26. In the board's view, the obvious option for the skilled person would have been the isolation and chemical characterisation of the factor produced by the cell line of document (8). However, for this the skilled person would have been faced with the problem of obtaining the source cell line. As this cell line was not publicly available, the skilled person was left to his/her own resources to find or develop an alternative source. In this respect, other prior art documents concerned with hG-CSF (ß-CSF) like eg document (7), would not have provided any useful suggestions as the said documents referred to the factor prepared in non-purified form from human placental conditioned medium and to some uncertainties as to whether the same factor was responsible for the stimulation of the progenitor cells and for the activation of mature cells (cf loc.cit., page 798, left-hand column, last paragraph). Also the prior art documents concerned with the murine G-CSF (cf documents (16) and (17)) would not have suggested any suitable source of hG-CSF. The idea of using the 5637 cell line referred at the Wilsede meeting would also not have readily occurred to the skilled person as this cell line had been shown to be the source of a different factor, namely pluripoietin, with multiple biological activities. The latter was not what he or she was looking for.

27. Under these circumstances, the skilled person expected to have to establish a suitable cell line, before being able to prepare and purify hG-CSF therefrom. He or she knew that this was not simply a routine exercise as it required a considerable amount of experimentation and/or luck. Consequently, it was not possible for the skilled person to predict a successful conclusion within acceptable time limits, and thus there was not a reasonable expectation of success. Nor is there any evidence before the board that contrary to this expectation, only routine work would have in fact been required starting from document (8).

28. For these reasons, the claimed subject-matter involves an inventive step and is allowable under Article 56 EPC.

The adaptation of the description

29. Of the amendments made to the description, the respondents objected only to the amendment made on page 13 where lines 5 to 6, which in the granted version read: "From the following results of experiments (1) to (5), the G-CSF of the present invention was found to have been purified to apparent homogeneity:...", have been changed to read "From the following results of experiments (1) to (5), the G-CSF of the present invention was found to have been substantially purified:...". In their view, the said amendment changes the interpretation to be given to product claim 1 and renders a distinction over the known pluripoietin impossible.
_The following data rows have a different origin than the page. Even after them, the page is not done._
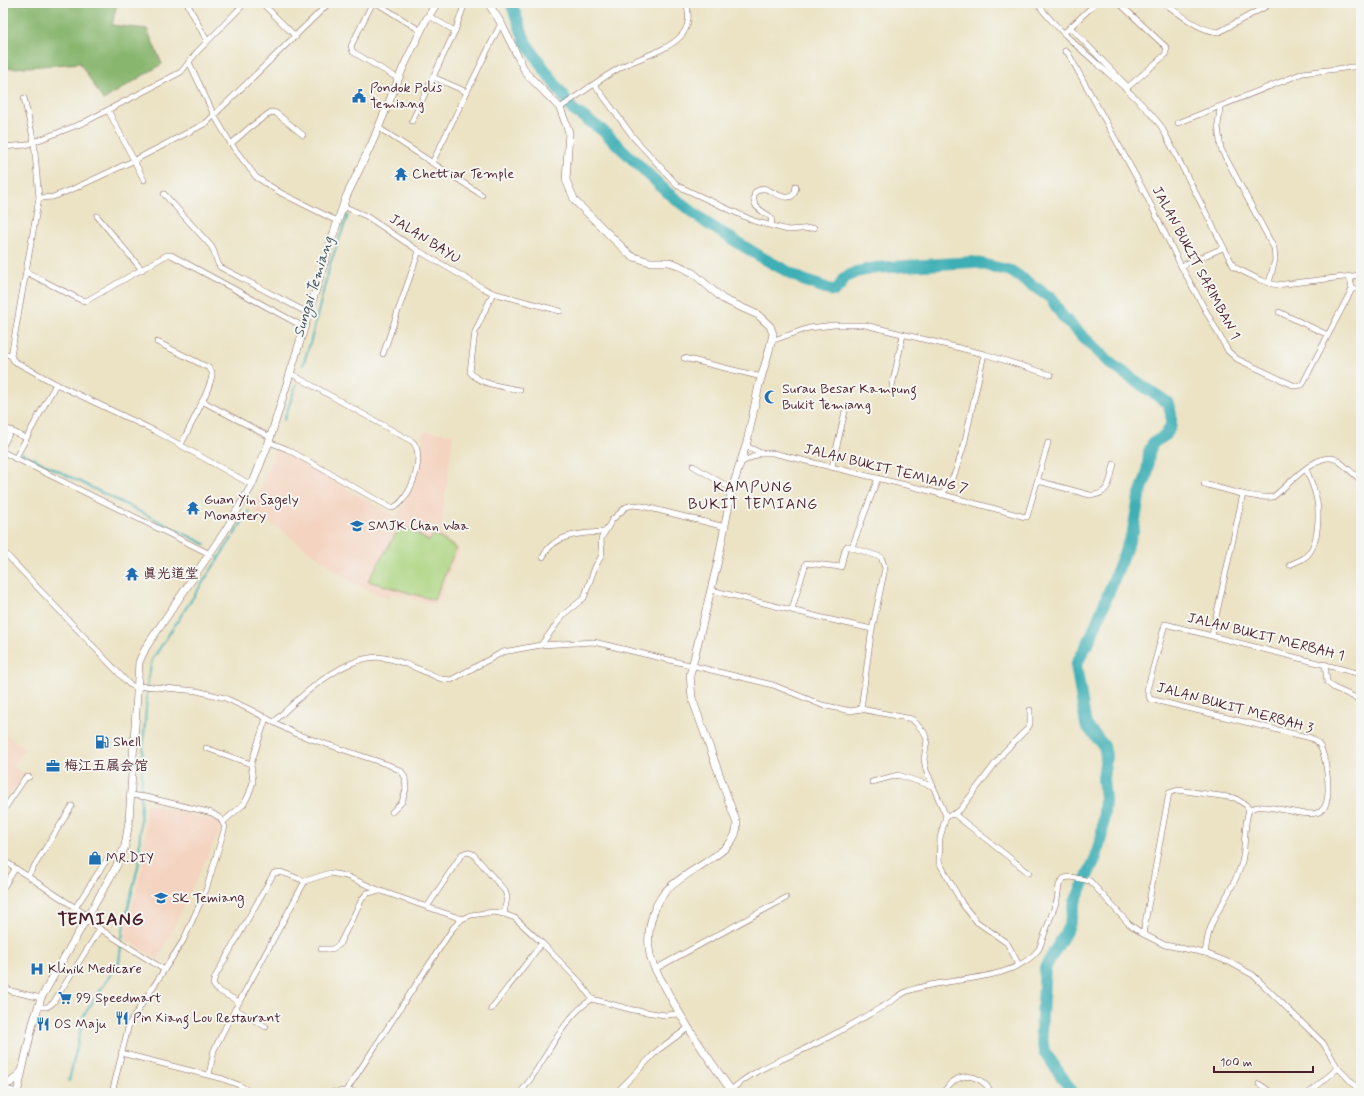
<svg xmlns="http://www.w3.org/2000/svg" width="1364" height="1096" font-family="Mynerve,'LXGW WenKai TC',sans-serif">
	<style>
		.built { fill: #f4d3c0 }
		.green { fill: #abd47f; stroke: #7a7a55 }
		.forest { fill: #88b66e; stroke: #696a4c }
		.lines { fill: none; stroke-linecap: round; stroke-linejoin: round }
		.stream { stroke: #3dafb5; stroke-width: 2 }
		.river { stroke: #3dafb5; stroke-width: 12 }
		.street-casing { stroke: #836461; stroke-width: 6 }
		.secondary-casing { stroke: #836461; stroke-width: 8 }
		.street { stroke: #fff; stroke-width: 5 }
		.secondary { stroke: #fff; stroke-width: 7 }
		.labels { text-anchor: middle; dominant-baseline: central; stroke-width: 4; stroke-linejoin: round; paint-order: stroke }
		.poi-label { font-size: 14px; fill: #4a1f2b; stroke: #f6f6f2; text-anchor: start }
		.street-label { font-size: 14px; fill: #4a1f2b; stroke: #f6f6f2 }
		.water-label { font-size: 15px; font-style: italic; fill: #455962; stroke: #f6f6f2 }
		.neighbourhood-label { font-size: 15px; letter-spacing: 1px; fill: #4a1f2b; stroke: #f6f6f2 }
		.district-label { font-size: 18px; font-weight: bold; letter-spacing: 1px; fill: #4a1f2b; stroke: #f6f6f2 }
	</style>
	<rect width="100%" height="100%" fill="#f6f6f2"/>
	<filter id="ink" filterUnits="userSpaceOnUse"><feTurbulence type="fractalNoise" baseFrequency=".025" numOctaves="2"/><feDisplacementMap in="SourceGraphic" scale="8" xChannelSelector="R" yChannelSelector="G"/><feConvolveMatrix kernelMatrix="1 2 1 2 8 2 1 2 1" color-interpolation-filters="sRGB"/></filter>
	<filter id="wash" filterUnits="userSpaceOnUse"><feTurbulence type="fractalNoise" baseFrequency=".012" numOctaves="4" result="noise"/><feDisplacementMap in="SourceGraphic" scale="16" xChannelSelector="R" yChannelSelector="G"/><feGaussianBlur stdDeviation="0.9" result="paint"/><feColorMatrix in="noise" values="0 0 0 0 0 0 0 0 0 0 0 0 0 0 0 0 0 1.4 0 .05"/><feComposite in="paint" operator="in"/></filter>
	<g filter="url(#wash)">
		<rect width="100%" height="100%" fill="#ece3c5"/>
		<g class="built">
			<path d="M424,431l29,3 -13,100 20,15 -24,56 -44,-12 -3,6 -33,-14 -103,-75 22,-62 121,69 18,-30z"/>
			<path d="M3,733l23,15 -13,18 11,8 -21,31z"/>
			<path d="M146,803l66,17 7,4v8l-61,128 -34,-22 20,-79z"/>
		</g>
		<path class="green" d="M401,525l28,16 5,-7 22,14 -22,52 -66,-19z"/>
		<path class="forest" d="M3,3h114l-5,22 35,4 15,35 -59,36 -23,-37 -77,6z"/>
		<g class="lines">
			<g class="stream">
				<path d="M303,365l8,-25 19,-76 18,-49"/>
				<path d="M284,420l12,-35"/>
				<path d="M22,453l183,91"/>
				<path d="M234,535l15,-24"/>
				<path d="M69,1081l15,-66 35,-53 4,-32 16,-68 3,-98 6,-84 4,-20 80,-122"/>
			</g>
			<path class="river" d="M511,3l15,40 47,67 29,20 66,63 40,31 53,33 42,23 31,11 6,-5 4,-8 12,-6 19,-4 98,-6 38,9 40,27 12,19 48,47 57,39 3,11v11l-5,10 -13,8 -4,9 -2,23 -8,22 -6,34 -42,106 -15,28 10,60 18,21 2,10 -3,22 2,22 -3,34 -6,23 -21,45 -6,24 -24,42 -4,64 3,19 29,42"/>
		</g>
	</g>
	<g filter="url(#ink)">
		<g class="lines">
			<g class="street-casing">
				<g id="street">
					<path d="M187,3l20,38"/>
					<path d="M262,3l34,34"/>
					<path d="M427,3l7,5"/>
					<path d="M1037,3c35,47 88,77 124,123l73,141 26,13 16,5 85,-10"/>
					<path d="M1164,3c16,11 35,28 55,29l53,-29"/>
					<path d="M1070,27l58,60 37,-32 2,-7 -48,-45"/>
					<path d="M455,31l10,-28"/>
					<path d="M1064,33l32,-30"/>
					<path d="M1065,51l3,2 76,138 37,75 47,85 9,8 58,27 7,-1 50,-96 -2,-12"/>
					<path d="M189,62l25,53 17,29 25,33 25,16 56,28"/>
					<path d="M433,77l34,15"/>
					<path d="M399,79l-46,-27 -2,-6 20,-40 3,-3 4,1 43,27"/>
					<path d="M595,85l39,53 44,48 76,35 34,9 26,-2"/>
					<path d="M1220,107l-2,19 3,23 53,99 1,12 -6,23"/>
					<path d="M560,108c20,-14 41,-30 63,-42 18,-9 43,-15 57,-29 9,-9 10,-22 6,-34"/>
					<path d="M108,110l36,70"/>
					<path d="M412,121l43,-90 -26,-15"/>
					<path d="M1178,123l125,-50 58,-7"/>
					<path d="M379,128l103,67"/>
					<path d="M231,144l18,-16 22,-16 5,1 27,22"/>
					<path d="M3,147l23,-2 57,-22 98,-51 16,-20 48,-49"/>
					<path d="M432,163l69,-140"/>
					<path d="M164,194l47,52c5,7 4,14 9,21l88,46"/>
					<path d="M39,198l14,-1 20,-8 62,-29 71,-37 123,-120"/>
					<path d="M343,206l23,10 53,35 64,37 10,5 67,18"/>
					<path d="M97,216l45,54"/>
					<path d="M772,226l-1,-9c-11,-7 -21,-11 -16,-25l8,-4c9,2 31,21 33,-2"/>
					<path d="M1181,266l42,-18"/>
					<path d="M26,272l55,28 5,1 81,-46h4l133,72"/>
					<path d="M1352,289h9"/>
					<path d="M493,293l-18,39 -5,40c9,13 36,15 50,18"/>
					<path d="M1279,312l49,23"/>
					<path d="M771,341l38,-13 25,-3h31l119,29 67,21"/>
					<path d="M157,342l52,26 3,4c2,12 -25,59 -31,73"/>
					<path d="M3,352l8,4 3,5 42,23 -41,75"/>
					<path d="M383,354l36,-103"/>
					<path d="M11,356l28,-158 -5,-56 -10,-44"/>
					<path d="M684,358l78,19"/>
					<path d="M56,384l99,47 97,54"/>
					<path d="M892,386l11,-51"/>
					<path d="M202,401l68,36"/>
					<path d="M3,427l23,11"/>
					<path d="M269,442l18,7 104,59c17,-2 36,-51 22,-66l-123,-69"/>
					<path d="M3,446l8,-16"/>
					<path d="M746,446l15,7"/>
					<path d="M3,452l207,102"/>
					<path d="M740,463l21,-10h12l149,36 103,28h2l21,-74"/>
					<path d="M693,466l39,23"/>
					<path d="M832,467l14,-60"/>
					<path d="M1038,481l52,14c20,1 20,-16 24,-31"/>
					<path d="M1204,484c21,5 47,15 69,13 15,-11 45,-48 64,-37 8,5 16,14 24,20"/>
					<path d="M942,495l13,-22 9,-28 20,-91"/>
					<path d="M852,547l26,-69"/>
					<path d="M3,551l126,133 8,4 7,-2 53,5 28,7 24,11 47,25 93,31 12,6 4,6 1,12 -4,13 -10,10"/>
					<path d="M543,557c10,-23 38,-24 61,-25"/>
					<path d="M1290,565c4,-3 10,-4 14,-7 16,-11 16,-49 11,-65 -2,-8 -6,-16 -9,-24"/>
					<path d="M711,590l116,29 45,10"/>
					<path d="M792,609l14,-46 35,4 4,-18 2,-3 34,11 4,11 -14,67 -10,74"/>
					<path d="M1212,635l31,-141"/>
					<path d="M541,645l23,-31 20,-16 11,-31 7,-12 -1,-16 11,-19 14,-13 7,-2 9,1 83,21"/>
					<path d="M1325,664l2,18 7,6 27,12"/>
					<path d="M274,722c23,-23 74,-71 111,-64 19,3 39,14 57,21l9,1 52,-28 38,-7 53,-3 179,43 49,20 29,6 10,-2 51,10 12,13 3,8 -3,19 2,11 20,46 -6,22 -1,24 24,43 14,17 30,21 12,22"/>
					<path d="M206,748l45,16"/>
					<path d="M872,782l26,-7 34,11"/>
					<path d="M1249,810c2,-1 6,-3 8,-3 17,-3 50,13 64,4 13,-9 5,-53 -1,-65 -2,-4 -6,-6 -9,-8l-161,-39 -3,-9 18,-66 196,50"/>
					<path d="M3,811l22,-33 4,-1"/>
					<path d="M954,814l75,59"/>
					<path d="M946,816l8,-2 6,-4 44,-58 24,-24 2,-4v-14"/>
					<path d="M223,822l21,-18 5,-10 4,-12 -2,-18 15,-46"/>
					<path d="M3,860l85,56"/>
					<path d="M28,876l44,-70"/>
					<path d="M3,888l12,-19"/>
					<path d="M427,907l35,-53 5,-2 6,2 32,37 2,6 -3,17"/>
					<path d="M75,908l31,-47"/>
					<path d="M86,920l77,49"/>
					<path d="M1143,934l26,-141 9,-3 57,8 11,7 3,5"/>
					<path d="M321,949h11l7,-4 23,-46 5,-6 13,-2"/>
					<path d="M1205,953c2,-13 4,-26 11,-38 9,-17 21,-34 26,-53 4,-17 1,-35 7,-52"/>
					<path d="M655,969l131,-71"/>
					<path d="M3,986l8,5 30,7"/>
					<path d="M239,1002l-23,-13 -3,-5 2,-7 59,-104 7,-1 24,9"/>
					<path d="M38,1007h9l6,-4 47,-74"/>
					<path d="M235,1009l31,18"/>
					<path d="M491,1009l51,-66"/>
					<path d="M121,1053l102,26 16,6 13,8"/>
					<path d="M209,1075l5,-25 11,-22 80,-147 25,-8 16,3 35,15 81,28"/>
					<path d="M1259,1084l13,9"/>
					<path d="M346,1091l107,-163 9,-9 9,-4 23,-3 10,2 11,4 27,25 37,38 13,18 41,11 32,5 14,-1"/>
					<path d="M112,1093l17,-69 54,-83 23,-51 19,-63 -5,-9 -8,-5 -66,-16 -16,-2"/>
					<path d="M327,1093l19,-2 20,2"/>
					<path d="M520,1093c25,-29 40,-74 72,-94"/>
					<path d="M616,1093l42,-43 30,-22"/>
					<path d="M728,1093c26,-26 61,-35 93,-52 22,-11 44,-24 66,-37 7,-4 13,-10 21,-13 37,-15 104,-7 131,-42l18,-49 2,-15 5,-7 7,-1 19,4 39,43 14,10 22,11 40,8 26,10 22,12 70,68 15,25 23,24"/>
					<path d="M943,1093c14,-22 35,-22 49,0"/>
					<path d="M1309,1093l29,-25"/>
				</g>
			</g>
			<g class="secondary-casing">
				<g id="secondary">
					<path d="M488,3l13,20 25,50 34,35 9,24 -3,48 9,21 56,55 19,6h19l9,3 15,8 30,26 35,16 12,11 3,8 -4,17 -10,34 -12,57 -15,47 -14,72 -28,114 2,23 45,126c0,17 -14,27 -28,36 -14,10 -32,19 -44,32 -14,17 -19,42 -15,63 2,11 9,21 14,30 20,39 44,73 69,108"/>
					<path d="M3,1085l7,-2 11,-11"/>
					<path d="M3,1089l14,4"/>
					<path d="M17,1093l16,-70 8,-25 75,-131 9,-21 4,-25 10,-159 7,-15 79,-116 27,-46 17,-43 60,-195 17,-50 26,-54 31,-75 23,-48 11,-17"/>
				</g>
			</g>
			<use href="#street" class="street"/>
			<use href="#secondary" class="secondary"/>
		</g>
	</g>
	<defs>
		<g id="civic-bare" transform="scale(1.08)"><path d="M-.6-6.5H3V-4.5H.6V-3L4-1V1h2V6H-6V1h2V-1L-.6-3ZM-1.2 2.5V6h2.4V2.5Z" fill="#1f6fb2" stroke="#f6f6f2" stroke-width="2.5" paint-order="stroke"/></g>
		<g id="temple-bare" transform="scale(1.08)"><path d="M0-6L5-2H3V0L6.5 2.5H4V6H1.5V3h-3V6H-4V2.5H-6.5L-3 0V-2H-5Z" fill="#1f6fb2" stroke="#f6f6f2" stroke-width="2.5" paint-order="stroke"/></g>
		<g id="mosque-bare" transform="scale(1.08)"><path d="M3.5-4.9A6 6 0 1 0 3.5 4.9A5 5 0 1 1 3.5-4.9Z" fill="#1f6fb2" stroke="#f6f6f2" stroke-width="2.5" paint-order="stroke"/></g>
		<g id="school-bare" transform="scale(1.08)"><path d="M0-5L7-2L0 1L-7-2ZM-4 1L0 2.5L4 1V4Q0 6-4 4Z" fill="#1f6fb2" stroke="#f6f6f2" stroke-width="2.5" paint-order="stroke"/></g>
		<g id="fuel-bare" transform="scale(1.08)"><path d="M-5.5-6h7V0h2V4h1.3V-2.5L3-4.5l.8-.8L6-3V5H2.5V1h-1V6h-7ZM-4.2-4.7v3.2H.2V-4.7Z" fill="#1f6fb2" stroke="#f6f6f2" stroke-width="2.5" paint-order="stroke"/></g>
		<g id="office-bare" transform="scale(1.08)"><path d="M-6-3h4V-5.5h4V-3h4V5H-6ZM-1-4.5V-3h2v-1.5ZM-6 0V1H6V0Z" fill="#1f6fb2" stroke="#f6f6f2" stroke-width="2.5" paint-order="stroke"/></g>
		<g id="shop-bare" transform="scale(1.08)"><path d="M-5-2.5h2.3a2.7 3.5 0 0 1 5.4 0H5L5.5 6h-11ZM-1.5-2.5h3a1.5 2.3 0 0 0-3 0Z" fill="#1f6fb2" stroke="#f6f6f2" stroke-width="2.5" paint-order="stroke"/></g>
		<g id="hospital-bare" transform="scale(1.08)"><path d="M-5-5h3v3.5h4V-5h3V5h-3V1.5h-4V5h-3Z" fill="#1f6fb2" stroke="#f6f6f2" stroke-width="2.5" paint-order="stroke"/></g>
		<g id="supermarket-bare" transform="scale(1.08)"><path d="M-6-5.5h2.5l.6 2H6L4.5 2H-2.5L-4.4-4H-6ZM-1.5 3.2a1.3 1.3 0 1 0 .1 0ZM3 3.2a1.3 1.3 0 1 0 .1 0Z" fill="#1f6fb2" stroke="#f6f6f2" stroke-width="2.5" paint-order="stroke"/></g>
		<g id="restaurant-bare" transform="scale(1.08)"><path d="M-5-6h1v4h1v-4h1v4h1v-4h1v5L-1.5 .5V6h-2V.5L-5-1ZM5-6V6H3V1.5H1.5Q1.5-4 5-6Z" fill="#1f6fb2" stroke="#f6f6f2" stroke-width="2.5" paint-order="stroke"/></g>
	</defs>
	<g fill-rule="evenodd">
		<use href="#civic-bare" x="359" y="96"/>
		<use href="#temple-bare" x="401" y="174"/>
		<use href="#mosque-bare" x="771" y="397"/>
		<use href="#temple-bare" x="193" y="508"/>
		<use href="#school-bare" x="357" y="526"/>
		<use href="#temple-bare" x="132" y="574"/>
		<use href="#fuel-bare" x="102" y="742"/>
		<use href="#office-bare" x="53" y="766"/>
		<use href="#shop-bare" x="95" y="858"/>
		<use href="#school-bare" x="161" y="898"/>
		<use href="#hospital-bare" x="37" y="969"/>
		<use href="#supermarket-bare" x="65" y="998"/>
		<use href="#restaurant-bare" x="122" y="1018"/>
		<use href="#restaurant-bare" x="43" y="1024"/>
	</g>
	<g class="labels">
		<g class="poi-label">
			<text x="370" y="88">Pondok Polis<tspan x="370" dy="16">Temiang</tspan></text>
			<text x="412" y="174">Chettiar Temple</text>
			<text x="782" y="389">Surau Besar Kampung<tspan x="782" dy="16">Bukit Temiang</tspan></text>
			<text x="204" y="500">Guan Yin Sagely<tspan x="204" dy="16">Monastery</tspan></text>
			<text x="368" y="526">SMJK Chan Waa</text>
			<text x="143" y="574">真光道堂</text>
			<text x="113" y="742">Shell</text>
			<text x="64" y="766">梅江五属会馆</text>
			<text x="106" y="858">MR.DIY</text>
			<text x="172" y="898">SK Temiang</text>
			<text x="48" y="969">Klinik Medicare</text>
			<text x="76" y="998">99 Speedmart</text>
			<text x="133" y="1018">Pin Xiang Lou Restaurant</text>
			<text x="54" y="1024">OS Maju</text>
		</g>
		<g class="street-label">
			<text transform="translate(425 239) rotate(32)">JALAN BAYU</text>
			<text transform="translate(1196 263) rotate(62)">JALAN BUKIT SARIMBAN 1</text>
			<text transform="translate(886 469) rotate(14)">JALAN BUKIT TEMIANG 7</text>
			<text transform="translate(1266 637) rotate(14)">JALAN BUKIT MERBAH 1</text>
			<text transform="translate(1235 708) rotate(15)">JALAN BUKIT MERBAH 3</text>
		</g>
		<g class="water-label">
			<text transform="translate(314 287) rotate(-73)">Sungai Temiang</text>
		</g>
		<g class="neighbourhood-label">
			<text x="753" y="488">KAMPUNG<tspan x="753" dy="17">BUKIT TEMIANG</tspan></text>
		</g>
		<g class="district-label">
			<text x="101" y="920">TEMIANG</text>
		</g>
	</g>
	<rect width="1364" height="1096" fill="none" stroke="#f6f6f2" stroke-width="16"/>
	<path d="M1214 1066v6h99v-6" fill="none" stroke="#4a1f2b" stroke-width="2"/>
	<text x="1220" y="1066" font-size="12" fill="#4a1f2b" stroke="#f6f6f2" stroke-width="3" paint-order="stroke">100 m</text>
</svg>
30. The board finds no basis for such an objection because the paragraph on page 13, lines 5 to 14 makes merely reference to results of experiments (1) to (5) demonstrating the substantial purity of the hG-CSF of the patent in suit which, as stated above under "Novelty", has been found to be distinctly different from the known pluripoietin. Whether in the description the said product is referred to by the label "substantially purified" (this was the wording used in the application as filed) or as "purified to apparent homogeneity" makes no difference to what will be understood by the reader. In these circumstances the wording as originally filed is to be preferred."

ORDER

For these reasons it is decided that:

1. The decision under appeal is set aside.

2. The case is remitted to the first instance with the order to maintain the patent on the basis of the claims submitted at the oral proceedings on 4 August 1999, with a description having pages 3, 4, 5, 12 and 13 as filed on 4 August 1999, page 6 as filed on 11 February 1993, page 7 as filed on 29 January 1990 and pages 8 to 11 as granted, and the drawings as granted.